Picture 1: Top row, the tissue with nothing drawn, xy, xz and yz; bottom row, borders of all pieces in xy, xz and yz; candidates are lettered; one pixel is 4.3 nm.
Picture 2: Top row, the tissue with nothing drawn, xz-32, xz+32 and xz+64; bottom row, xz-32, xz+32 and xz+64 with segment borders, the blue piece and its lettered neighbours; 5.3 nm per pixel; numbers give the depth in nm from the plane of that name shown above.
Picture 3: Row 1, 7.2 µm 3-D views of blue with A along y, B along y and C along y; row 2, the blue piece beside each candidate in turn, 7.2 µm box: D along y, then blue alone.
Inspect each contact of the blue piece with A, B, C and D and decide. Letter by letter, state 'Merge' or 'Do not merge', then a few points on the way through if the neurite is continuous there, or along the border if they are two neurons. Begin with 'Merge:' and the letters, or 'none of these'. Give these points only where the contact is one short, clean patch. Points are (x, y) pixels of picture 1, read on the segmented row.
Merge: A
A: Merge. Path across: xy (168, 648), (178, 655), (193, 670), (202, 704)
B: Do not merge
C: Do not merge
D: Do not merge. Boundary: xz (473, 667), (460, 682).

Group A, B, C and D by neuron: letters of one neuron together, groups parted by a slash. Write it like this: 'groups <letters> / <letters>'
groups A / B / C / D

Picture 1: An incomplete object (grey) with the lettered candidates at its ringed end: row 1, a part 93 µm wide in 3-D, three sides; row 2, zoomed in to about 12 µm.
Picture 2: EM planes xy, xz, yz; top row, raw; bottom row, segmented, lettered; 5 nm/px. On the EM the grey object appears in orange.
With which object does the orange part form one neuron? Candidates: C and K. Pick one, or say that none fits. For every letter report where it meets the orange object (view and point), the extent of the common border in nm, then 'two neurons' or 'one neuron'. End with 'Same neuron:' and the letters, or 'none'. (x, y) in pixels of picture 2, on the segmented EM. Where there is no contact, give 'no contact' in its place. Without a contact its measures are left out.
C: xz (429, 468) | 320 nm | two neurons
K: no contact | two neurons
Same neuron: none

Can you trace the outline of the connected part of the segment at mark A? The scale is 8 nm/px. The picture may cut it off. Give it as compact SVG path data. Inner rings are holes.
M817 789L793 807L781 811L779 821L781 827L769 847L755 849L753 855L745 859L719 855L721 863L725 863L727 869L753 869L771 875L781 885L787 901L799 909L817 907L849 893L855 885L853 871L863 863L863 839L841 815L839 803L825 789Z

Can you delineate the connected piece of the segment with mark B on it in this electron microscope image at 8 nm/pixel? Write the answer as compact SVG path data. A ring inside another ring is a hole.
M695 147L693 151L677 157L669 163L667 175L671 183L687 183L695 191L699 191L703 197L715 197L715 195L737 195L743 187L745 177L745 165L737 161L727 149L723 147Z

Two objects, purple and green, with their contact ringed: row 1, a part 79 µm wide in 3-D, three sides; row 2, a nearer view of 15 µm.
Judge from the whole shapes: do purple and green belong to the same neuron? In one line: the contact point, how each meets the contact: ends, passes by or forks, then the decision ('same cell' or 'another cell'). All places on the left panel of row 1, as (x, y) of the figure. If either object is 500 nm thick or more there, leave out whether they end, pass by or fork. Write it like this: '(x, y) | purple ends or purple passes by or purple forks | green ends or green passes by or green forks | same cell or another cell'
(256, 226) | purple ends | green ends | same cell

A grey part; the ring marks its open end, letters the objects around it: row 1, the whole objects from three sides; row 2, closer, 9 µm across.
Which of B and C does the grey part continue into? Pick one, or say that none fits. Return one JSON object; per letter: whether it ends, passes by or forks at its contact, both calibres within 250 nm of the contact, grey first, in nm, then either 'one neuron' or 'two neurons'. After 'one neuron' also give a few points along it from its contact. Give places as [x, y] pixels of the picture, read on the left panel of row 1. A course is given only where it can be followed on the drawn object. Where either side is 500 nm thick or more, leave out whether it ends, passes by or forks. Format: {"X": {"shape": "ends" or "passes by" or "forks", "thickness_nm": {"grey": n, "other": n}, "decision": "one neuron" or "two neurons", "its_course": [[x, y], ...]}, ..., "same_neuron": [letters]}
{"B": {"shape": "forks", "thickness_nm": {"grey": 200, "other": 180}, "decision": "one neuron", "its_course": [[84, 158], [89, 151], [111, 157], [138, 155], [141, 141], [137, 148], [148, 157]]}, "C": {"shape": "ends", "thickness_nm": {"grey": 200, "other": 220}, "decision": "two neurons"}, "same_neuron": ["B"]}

* Task requirements
Go to the line in the material above that contains "Can you delineate" and copy exactly from there through the line that contains "Two objects, purple", stopping after it.

* Task solution
Can you delineate the connected piece of the segment with mark B on it in this electron microscope image at 8 nm/pixel? Write the answer as compact SVG path data. A ring inside another ring is a hole.
M695 147L693 151L677 157L669 163L667 175L671 183L687 183L695 191L699 191L703 197L715 197L715 195L737 195L743 187L745 177L745 165L737 161L727 149L723 147Z

Two objects, purple and green, with their contact ringed: row 1, a part 79 µm wide in 3-D, three sides; row 2, a nearer view of 15 µm.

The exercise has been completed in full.